Exactly the lines from the one containing "List each element's" through the end of the data below are to be reproduced, and nothing besides them.
☆ ☆ ☆
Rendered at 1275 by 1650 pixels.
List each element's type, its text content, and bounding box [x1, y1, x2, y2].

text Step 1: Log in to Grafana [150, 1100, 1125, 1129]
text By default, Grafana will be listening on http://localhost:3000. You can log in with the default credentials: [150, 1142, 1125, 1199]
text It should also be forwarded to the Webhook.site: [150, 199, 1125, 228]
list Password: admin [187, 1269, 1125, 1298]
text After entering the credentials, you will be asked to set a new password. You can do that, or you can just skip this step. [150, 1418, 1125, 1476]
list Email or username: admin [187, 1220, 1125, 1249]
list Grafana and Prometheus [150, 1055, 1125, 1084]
☆ ☆ ☆
▸ Task solution:
List each element's type, its text content, and bounding box [x1, y1, x2, y2].

text Step 1: Log in to Grafana [150, 1100, 1125, 1129]
text By default, Grafana will be listening on http://localhost:3000. You can log in with the default credentials: [150, 1142, 1125, 1199]
text It should also be forwarded to the Webhook.site: [150, 199, 1125, 228]
list Password: admin [187, 1269, 1125, 1298]
text After entering the credentials, you will be asked to set a new password. You can do that, or you can just skip this step. [150, 1418, 1125, 1476]
list Email or username: admin [187, 1220, 1125, 1249]
list Grafana and Prometheus [150, 1055, 1125, 1084]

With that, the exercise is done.